Как можешь ты только сомневаться в значительности и божественности твоих писем! Последнее письмо как бы смотрит, ярко сверкая глазами; это не послание, а песнь.
Думаю, что если бы я пробыл вдали от тебя еще несколько месяцев, твой стиль развился бы в совершенстве. Впрочем, я считаю более разумным оставить нам теперь писанье и стиль и дольше не откладывать самого лучшего и высшего изучения, и я почти решился выехать через неделю.
Странно, что человек не боится самого себя. Дети правы, заглядывая с таким любопытством и трепетом в собрание неведомых духов. Каждый атом вечного времени может заключать в себе целый мир радости, но в то же время развернуть неизмеримую бездну страданий и страхов. Я теперь понимаю старую сказку о человеке, которого волшебник заставил в несколько мгновений пережить много лет: ибо я испытал на самом себе страшное всемогущество фантазии.
Со времени последнего письма твоей сестры — тому вот уж три дня — я перечувствовал страдания целой человеческой жизни, от пылающей солнцем молодости до бледного лунного сияния седой старости.

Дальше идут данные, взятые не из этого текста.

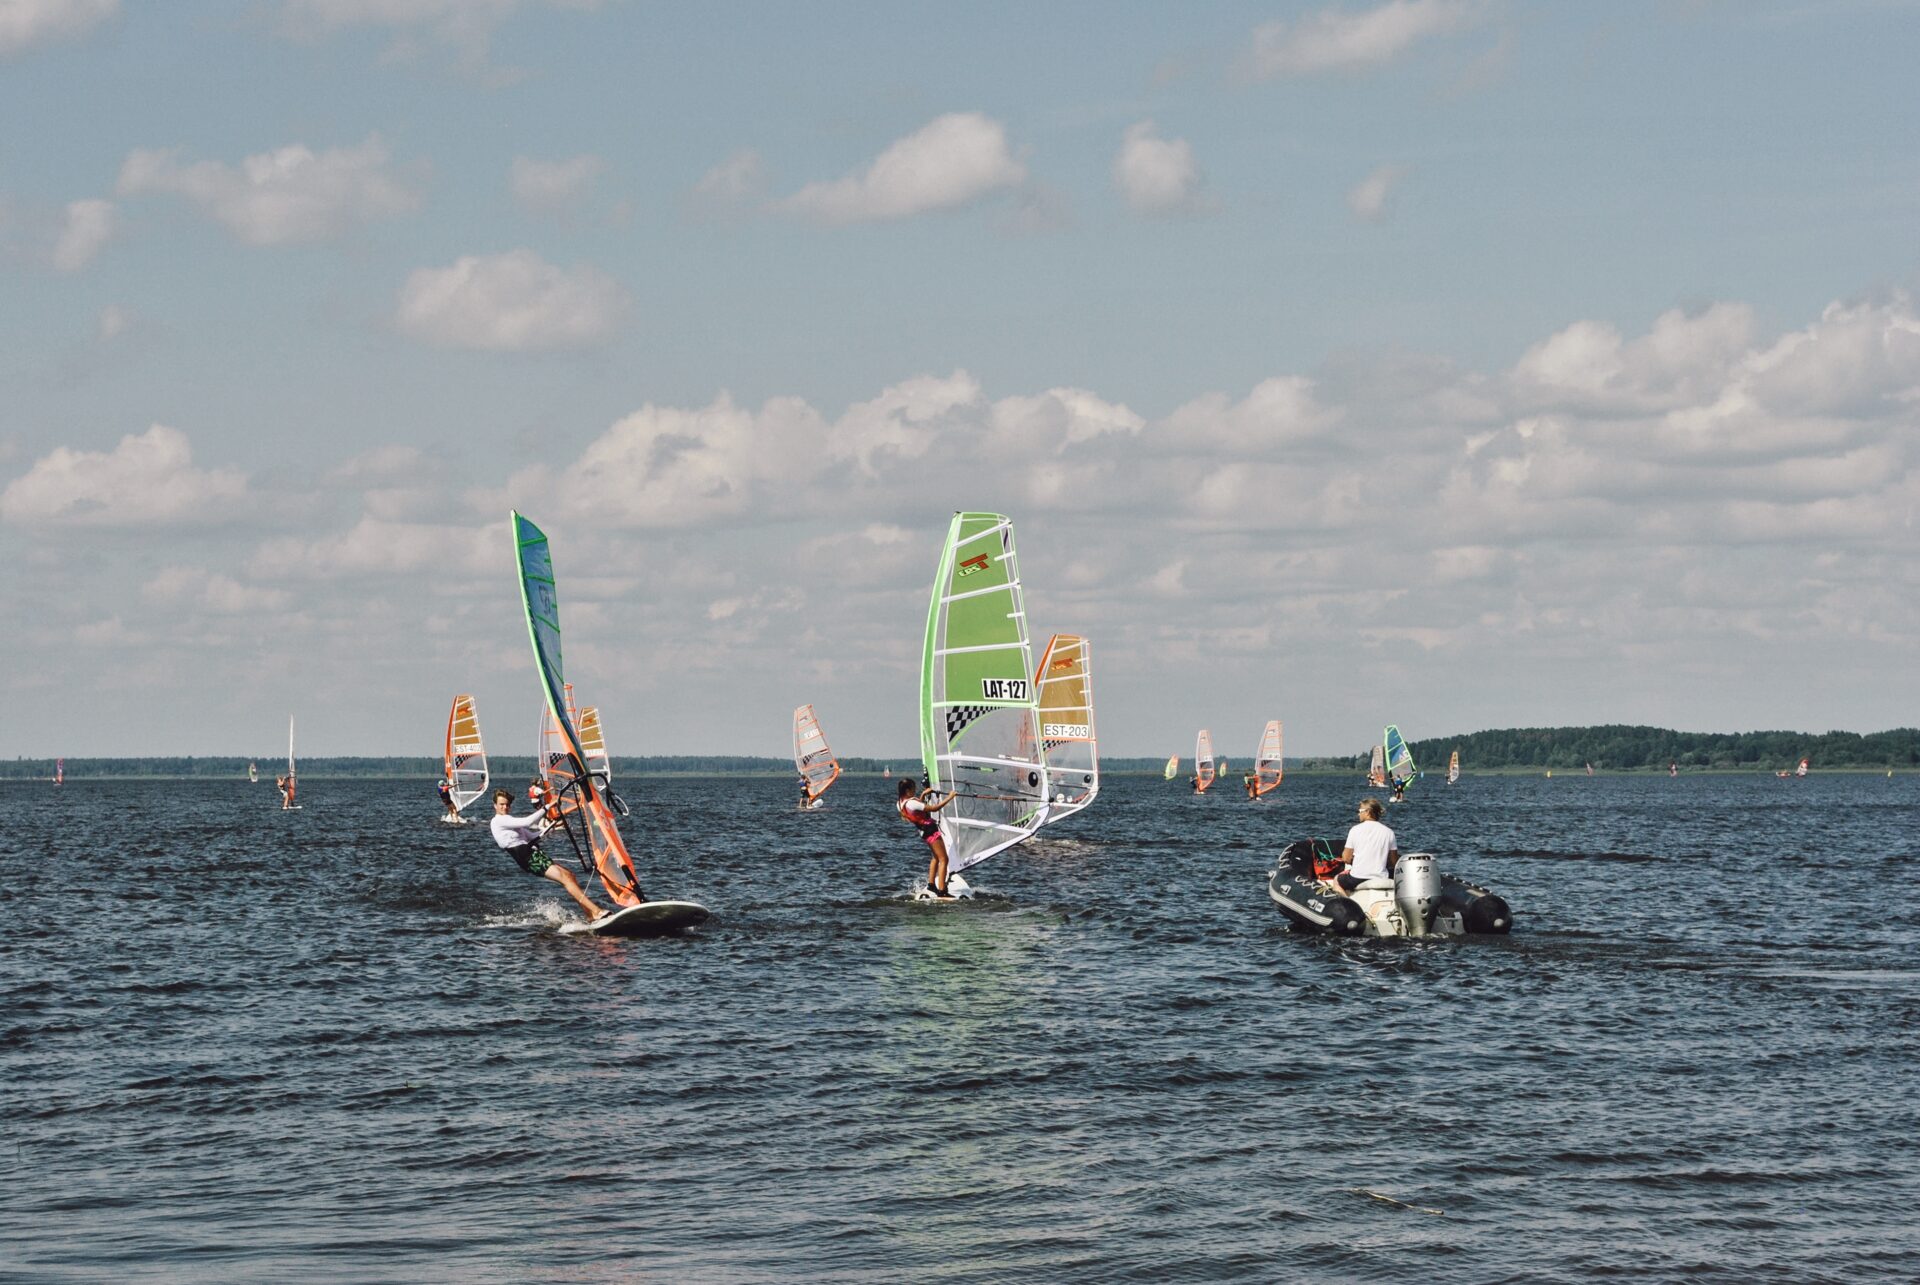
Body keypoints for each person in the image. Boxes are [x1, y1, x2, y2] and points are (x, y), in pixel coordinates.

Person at [487, 787, 607, 921]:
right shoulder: (498, 821)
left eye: (507, 804)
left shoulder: (510, 822)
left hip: (533, 854)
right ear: (495, 806)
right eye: (501, 804)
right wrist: (548, 806)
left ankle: (589, 915)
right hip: (527, 858)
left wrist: (552, 826)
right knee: (565, 879)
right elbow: (528, 821)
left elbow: (532, 836)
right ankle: (596, 911)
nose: (505, 807)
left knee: (570, 876)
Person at [896, 777, 957, 898]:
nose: (915, 790)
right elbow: (934, 808)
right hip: (930, 831)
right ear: (908, 791)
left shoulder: (900, 803)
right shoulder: (913, 803)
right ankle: (942, 891)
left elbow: (917, 808)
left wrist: (923, 794)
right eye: (914, 788)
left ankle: (931, 884)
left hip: (923, 832)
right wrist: (950, 797)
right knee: (944, 859)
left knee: (935, 857)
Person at [1328, 797, 1400, 893]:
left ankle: (1348, 904)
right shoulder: (1389, 832)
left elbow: (1346, 858)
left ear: (1368, 812)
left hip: (1357, 878)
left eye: (1360, 811)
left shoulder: (1355, 830)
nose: (1359, 814)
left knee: (1337, 880)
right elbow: (1394, 862)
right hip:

Каждая малейшая подробность твоей болезни, о которой она писала, подтверждала для меня то, что я уже раньше слыхал от врача или сам наблюдал, что болезнь эта гораздо опаснее, чем вы считали, даже, собственно, не столько опасна, сколько безнадежна. Погруженный в эти мысли, лишенный всяких сил из-за невозможности поспешить к тебе из этой дали, я был поистине в безутешном состоянии. Только теперь, когда я вновь возродился от радостной вести о твоем выздоровлении, я как следует вижу, каково мне было. Ибо теперь ты здорова, почти совершенно здорова. Это я заключаю из всех сообщении с такою же уверенностью, с какою я несколько дней тому назад произносил над нами смертный приговор.
Я совсем не представлял себе это как нечто будущее или как если бы это еще совершалось теперь. Все прошло; уже давно ты была сокрыта в холодном лоне земли; цветы понемногу росли на любимой могиле, и слезы мои уже текли тише. Молча, одиноко стоял я и видел лишь любимые черты и сладостные молнии говорящих глаз. Неподвижно оставалась предо мною эта картина, лишь время от времени бледное лицо медленно появлялось ей на смену, с последней улыбкой, или в смертном последнем сне, или внезапно спутывались различные воспоминания. С невероятной быстротой сменялись очертания, возвращаясь вновь к первоначальному образу и снова изменяясь, пока все не исчезало в переутомленном воображении. Только твои невинные глаза оставались в пустом пространстве и недвижно стояли там, где дружественные звезды вечно мерцают над нашей бедой. Неотступно следил я за черными огнями, которые кивали со знакомой улыбкой во мраке моей скорби. То жгла меня острая боль от темных солнц невыносимой ослепительностью, то чудный блеск витал и струился, как бы стараясь меня завлечь. Тогда казалось, что свежий утренний ветерок овевает меня, я закидывал голову вверх, и что-то громко кричало во мне: «Зачем тебе мучиться, через несколько мгновений ты можешь быть с нею».
Я спешил уже последовать за тобою, как вдруг новая мысль остановила меня, и я сказал моему духу: «Недостойный, ты не можешь перенести даже маленьких диссонансов этой посредственной жизни, а уже считаешь себя созревшим и заслуживающим высшего бытия? Иди, страдай и следуй своему призванию и приходи вновь, когда твои задания будут выполнены». Не бросилось ли тебе также в глаза, как все на этой земле стремится к золотой середине, как все добропорядочно, как незначительно и мелочно? Так мне постоянно казалось; потому я предполагаю — и я уже сообщил тебе однажды, если не ошибаюсь, это предположение, — что наша последующая жизнь будет обладать бо́льшим размахом, добро и зло в ней будут сильнее, безудержнее, смелее, чудовищнее.
Обязанность жить победила во мне, и я снова был в сутолоке жизни, среди людей, среди их и моих беспомощных поступков и переполненных ошибками дел. Тогда мною овладел ужас, какой мог бы охватить смертного, если бы он внезапно очутился одиноким среди необозримых ледяных гор. Все было холодно и чуждо мне, и даже слеза застыла.